Lone Legion motorcycle association^{[citation needed]}
- Abbreviation: LLMC
- Region served: New Zealand

= Lone Legion Brotherhood =

New Zealand outlaw motorcycle club

The Lone Legion Motorcycle Association was an outlaw motorcycle club located in Blenheim, New Zealand.

The Lone Legion established itself in Blenheim during the 1970s, and considered the town its exclusive territory, successfully excluding other gangs from town until about 2007.

In September 2007, a fatal shooting outside the clubhouse resulted in four gang members being charged with murder, with one being found guilty. In the aftermath of the shooting, the gang demolished its clubhouse, apparently in anticipation of Police seeking a court order to demolish fortifications. In 2010, gang members built a warehouse on a new site. The family of the murder victim criticized both the Marlborough District Council and Police for allowing the gang to establish a new pad.
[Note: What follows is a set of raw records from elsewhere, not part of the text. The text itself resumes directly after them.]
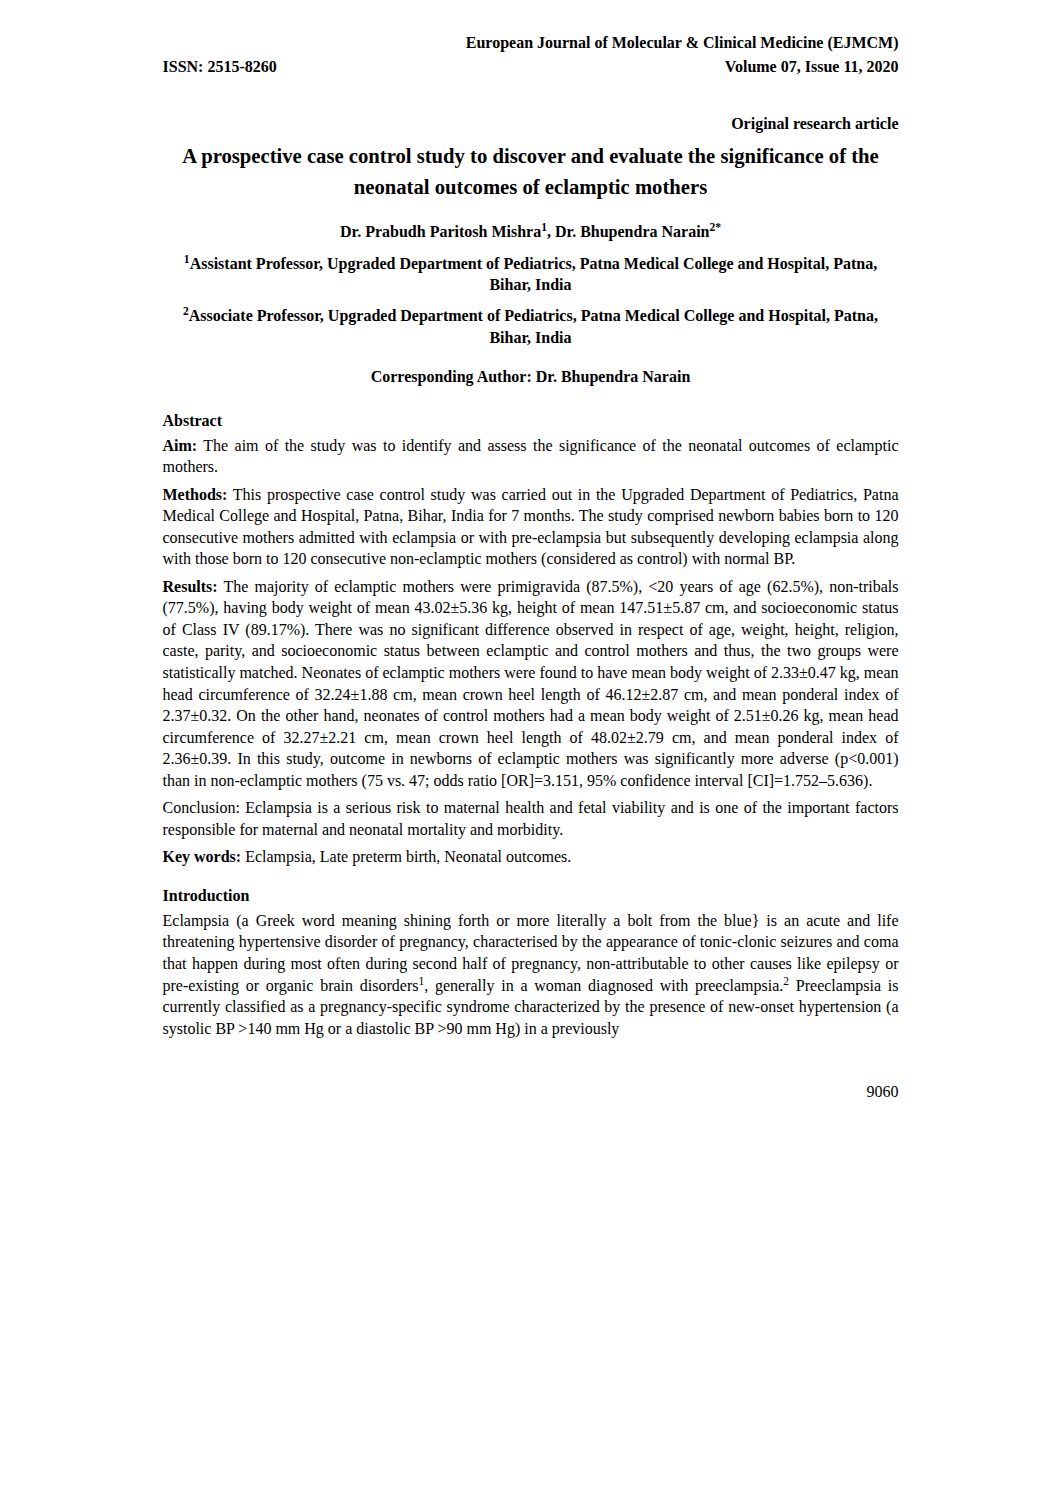European Journal of Molecular & Clinical Medicine (EJMCM)
ISSN: 2515-8260 Volume 07, Issue 11, 2020
Original research article
A prospective case control study to discover and evaluate the significance of the neonatal outcomes of eclamptic mothers
Dr. Prabudh Paritosh Mishra1, Dr. Bhupendra Narain2*
1Assistant Professor, Upgraded Department of Pediatrics, Patna Medical College and Hospital, Patna, Bihar, India
2Associate Professor, Upgraded Department of Pediatrics, Patna Medical College and Hospital, Patna, Bihar, India
Corresponding Author: Dr. Bhupendra Narain
Abstract
Aim: The aim of the study was to identify and assess the significance of the neonatal outcomes of eclamptic mothers.
Methods: This prospective case control study was carried out in the Upgraded Department of Pediatrics, Patna Medical College and Hospital, Patna, Bihar, India for 7 months. The study comprised newborn babies born to 120 consecutive mothers admitted with eclampsia or with pre-eclampsia but subsequently developing eclampsia along with those born to 120 consecutive non-eclamptic mothers (considered as control) with normal BP.
Results: The majority of eclamptic mothers were primigravida (87.5%), <20 years of age (62.5%), non-tribals (77.5%), having body weight of mean 43.02±5.36 kg, height of mean 147.51±5.87 cm, and socioeconomic status of Class IV (89.17%). There was no significant difference observed in respect of age, weight, height, religion, caste, parity, and socioeconomic status between eclamptic and control mothers and thus, the two groups were statistically matched. Neonates of eclamptic mothers were found to have mean body weight of 2.33±0.47 kg, mean head circumference of 32.24±1.88 cm, mean crown heel length of 46.12±2.87 cm, and mean ponderal index of 2.37±0.32. On the other hand, neonates of control mothers had a mean body weight of 2.51±0.26 kg, mean head circumference of 32.27±2.21 cm, mean crown heel length of 48.02±2.79 cm, and mean ponderal index of 2.36±0.39. In this study, outcome in newborns of eclamptic mothers was significantly more adverse (p<0.001) than in non-eclamptic mothers (75 vs. 47; odds ratio [OR]=3.151, 95% confidence interval [CI]=1.752–5.636).
Conclusion: Eclampsia is a serious risk to maternal health and fetal viability and is one of the important factors responsible for maternal and neonatal mortality and morbidity.
Key words: Eclampsia, Late preterm birth, Neonatal outcomes.
Introduction
Eclampsia (a Greek word meaning shining forth or more literally a bolt from the blue} is an acute and life threatening hypertensive disorder of pregnancy, characterised by the appearance of tonic-clonic seizures and coma that happen during most often during second half of pregnancy, non-attributable to other causes like epilepsy or pre-existing or organic brain disorders1, generally in a woman diagnosed with preeclampsia.2 Preeclampsia is currently classified as a pregnancy-specific syndrome characterized by the presence of new-onset hypertension (a systolic BP >140 mm Hg or a diastolic BP >90 mm Hg) in a previously
9060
According to media and Police the club is a member of the "A-Team", an alliance between several NZ biker groups including the Outcasts MC, the Epitaph Riders MC, the Forty-Fives MC, the Southern Vikings MC, Satan's Slaves MC, Sinn Fein MC and the Lost Breed MC.

In 2019, Carl Bradley, writing in the NZ Herald, reported that the Lone Legion had patched over to the Outlaws MC.